Covid-19 enfeksiyonunun diyaliz hastaları için de zorluklar meydana getirdiğini vurgulayan Altok, “Son Dönem Böbrek Hastaları, bağışıklık sistemlerindeki zayıflık nedeniyle enfeksiyonlara karşı özellikle savunmasızdır ve klinik semptomlar da daha fazla değişkenlik gösterebilir. Düzenli olarak diyaliz merkezine gitmek zorunda olan hastaların sosyal izolasyonunu sağlamak da kolay değildir.
Diyaliz merkezinde çalışan sağlık personeli, diğer çalışanlar, hastalar, aile üyeleri de dahil olmak üzere temas fazlalığının varlığı nedeniyle, bu birimlerde enfeksiyon bulaşma riski artmaktadır. Bu nedenle ünitelerde çalışan sağlık personeli, diğer çalışanlar ve hastalar konuyla ilgili önlemler açısından eğitilmiş ve bilgilendirilmiş durumdadır” açıklamasında bulundu.
Sağlık çalışanlarının süreçteki durumlarına ilişkin değerlendirme yapan Altok, şu ifadeleri kaydetti: “Sağlık çalışanlarının daha fazla risk altında olması nedeniyle, toplumun diğer kesiminin bu kişilerle temas kurmakta kaygı duyması anlayışla karşılanabilir.
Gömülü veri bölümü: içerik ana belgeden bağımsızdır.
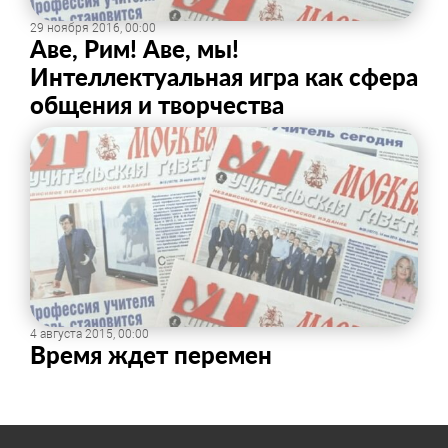
29 ноября 2016, 00:00
Аве, Рим! Аве, мы!
Интеллектуальная игра как сфера
общения и творчества
4 августа 2015, 00:00
​Время ждет перемен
Ancak unutulmaması gereken nokta şudur ki, bu hastalık sürecinin bir an önce atlatılmasını isteyen, bu konuda en fazla emek sarf eden ve fedakarlık yapan grubun başında sağlık çalışanları gelmektedir. Sağlık çalışanları yoğun stres altında çalışıyorlar, hassas bir dönemden geçiyorlar ve kolay incinebilir durumdalar. Bazı ülkelerde Covid-19 pandemisi nedeniyle yaşanan kriz ve kaos ortamı, sağlık çalışanlarının sağlık hizmeti sunumunda yetersizliğe ve çalışanlarda tükenmişliğe neden olmuştur. Covid-19 pandemisi nedeniyle artan sağlık çalışanı ihtiyacını karşılayabilmek için, Amerika Birleşik Devletleri’nde bir çok tıp fakültesi son sınıf öğrencilerini erken mezun etme kararı alarak, yeni mezun doktorların pandemi hastanelerinde hizmet verebilmesi için planlamalar yapmaktadır. Sağlık çalışanlarının sağlıklı ve güvende olmasının, toplumun bütününün uzun vadedeki refahı ve güvenliği açısından oldukça önemli olduğu unutulmamalıdır”
Sağlık Bakanlığı tarafından yapılan önerilere dikkat çeken Altok, “Hastalıkla mücadelenin başarılı olması için Bilim Kurulu görüşleri doğrultusunda Sağlık Bakanlığının dikkatli ve sistemli şekilde yürüttüğü stratejiyi, toplumun yaygın olarak benimsemesi, önerilere ve kurallara uyması gerekiyor. İnsanlar, izolasyon kurallarına ve yeterli sosyal mesafeye uyduğu sürece sürecin daha kolay ve daha kısa zamanda atlatılması mümkün olabilir. Yetkililer düzenli olarak ve aşamalı ilerleme kaydediyor, ancak krizin daha yoğun olduğu yerleşkelerde daha da hızlı davranmak gerekebilir. Ayrıca, yaşı kaç olursa olsun Covid-19 açısından altta yatan söz konusu riskli hastalığı olan bireylerin ciddi bir mecburiyet olmadıkça evden çıkmaması, izolasyon ve hijyen açısından önerilen tedbirlere tümüyle uyması gereklidir” dedi.